1. Goals / Non-Goals

1.1 Goals

  • Prevent misleading single-label severity classifications when the assessment is incomplete.
  • Provide deterministic, auditable bounds for totals and severity:
  • min_total_score (lower bound): treat N/A as 0 (current behavior).
  • max_total_score (upper bound): treat N/A as 3 (max per item).
  • severity_lower_bound and severity_upper_bound derived from those bounds.
  • Keep paper-parity item-level metrics unchanged (MAE is computed per-item excluding N/A).
  • Make call sites (API + logs) explicitly surface “partial vs complete” classification.

1.2 Non-Goals

  • Imputing missing items (e.g., scaling totals, probabilistic inference).
  • Changing quantitative prompting strategy or the meaning of N/A.
  • Changing the meta-review agent’s severity prediction workflow.

2. Definitions (First Principles)

Given per-item scores s_i ∈ {0,1,2,3} ∪ {N/A} for i=1..8:

  • min_total_score = Σ score_i where N/A → 0
  • max_total_score = Σ score_i where N/A → 3

Severity bounds:

  • severity_lower_bound = SeverityLevel.from_total_score(min_total_score)
  • severity_upper_bound = SeverityLevel.from_total_score(max_total_score)

Determinate severity:

  • severity is only defined when severity_lower_bound == severity_upper_bound (i.e., missing items cannot change the band).

3. Domain API Changes (PHQ8Assessment)

Update src/ai_psychiatrist/domain/entities.py:

3.1 New properties

  • min_total_score: int (lower bound; equals legacy total_score)
  • max_total_score: int (upper bound)
  • total_score_bounds: tuple[int, int] returning (min_total_score, max_total_score)
  • severity_lower_bound: SeverityLevel
  • severity_upper_bound: SeverityLevel
  • severity_bounds: tuple[SeverityLevel, SeverityLevel]
  • is_complete: bool (na_count == 0)

3.2 Updated severity semantics

  • Change PHQ8Assessment.severity to return SeverityLevel | None.
  • Return a SeverityLevel only when the severity bounds are equal; otherwise return None.

3.3 Backward compatibility of total_score

  • Keep PHQ8Assessment.total_score behavior unchanged (lower bound) to avoid cascading breakage.
  • Update docstrings to explicitly label it as a lower bound.

4. Integration Updates

4.1 Quantitative logging

Update src/ai_psychiatrist/agents/quantitative.py to avoid calling .name on an indeterminate severity.

Log fields should include:

  • total_score_min, total_score_max
  • severity (string or None)
  • severity_lower_bound, severity_upper_bound
  • na_count

4.2 API output (/assess/quantitative, /full_pipeline)

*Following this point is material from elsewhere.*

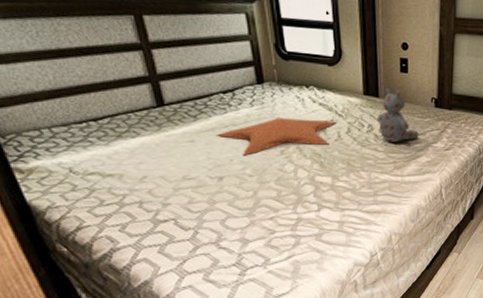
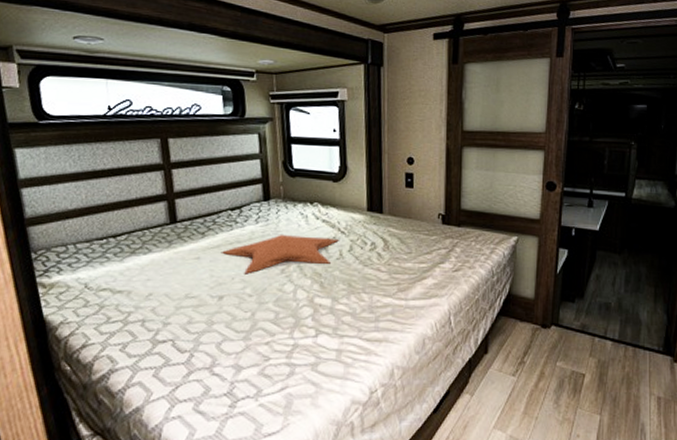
stuffed bear: present [378,88,419,142] -> none [381,204,425,262]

Update server.py response model QuantitativeResult:

  • Make severity nullable (str | None).
  • Add:
  • total_score_min: int
  • total_score_max: int
  • severity_lower_bound: str
  • severity_upper_bound: str

total_score remains present and equals total_score_min for compatibility.

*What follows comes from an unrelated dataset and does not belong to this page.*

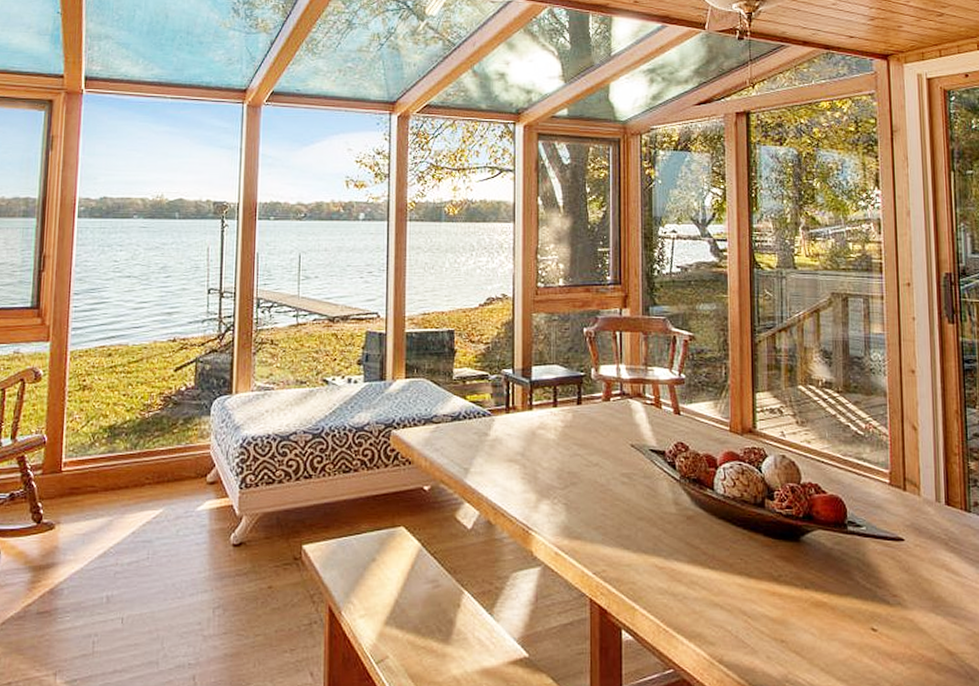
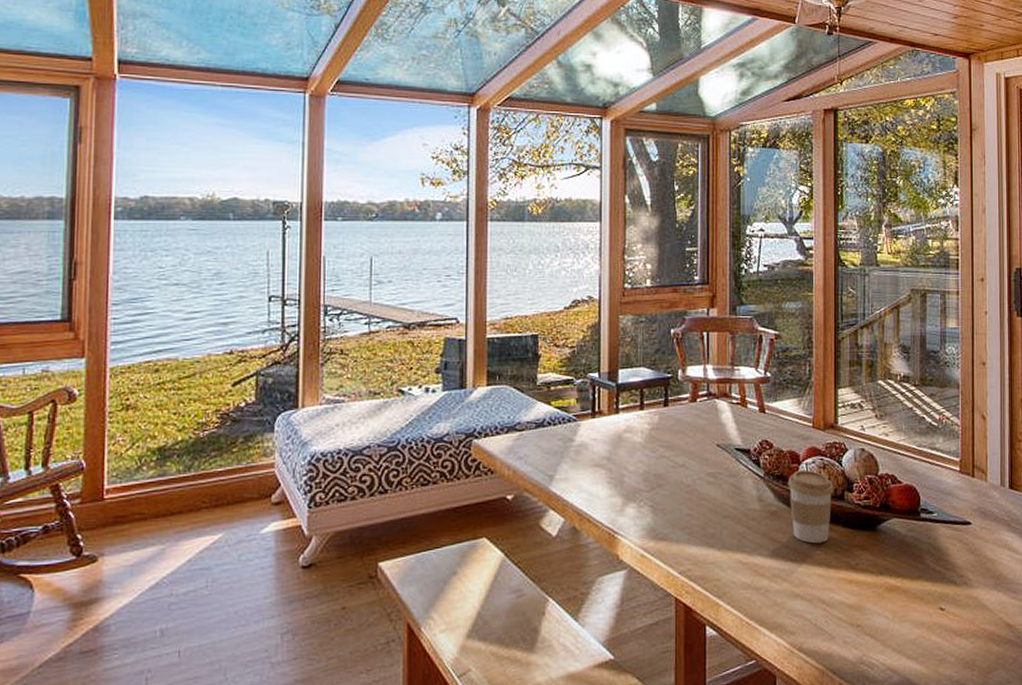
coffee cup: none [704,474,753,552] -> present [788,470,834,544]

Update scripts/reproduce_results.py JSON output to include:

  • predicted_total_min
  • predicted_total_max
  • severity_lower_bound
  • severity_upper_bound
  • severity (nullable / determinate-only)

This is additive and should not break consumers.

5. Test Plan (TDD)

5.1 Domain unit tests

Add tests to tests/unit/domain/test_entities.py:

  • Partial scoring yields correct (min_total_score, max_total_score) bounds.
  • severity is None when bounds differ.
  • severity is determinate (non-None) when bounds are equal even if items are missing.

5.2 Agent unit tests

Update tests/unit/agents/test_quantitative.py:

  • Replace the current “severity is Mild” assertion for a partial assessment with:
  • severity is None
  • bounds match expected bands (e.g., MILD..MODERATE for 6 observed + 2 unknown).

5.3 Type safety

Because .severity becomes optional, update any .severity.is_mdd usages to guard with assert result.severity is not None before attribute access.

6. Acceptance Criteria

  • All tests pass: uv run pytest tests/ -v --tb=short
  • Lint passes: uv run ruff check
  • Types pass: uv run mypy src tests scripts --strict
  • API responses never return a misleading single severity label for incomplete quantitative assessments:
  • severity is None unless bounds are equal
  • bounds are always present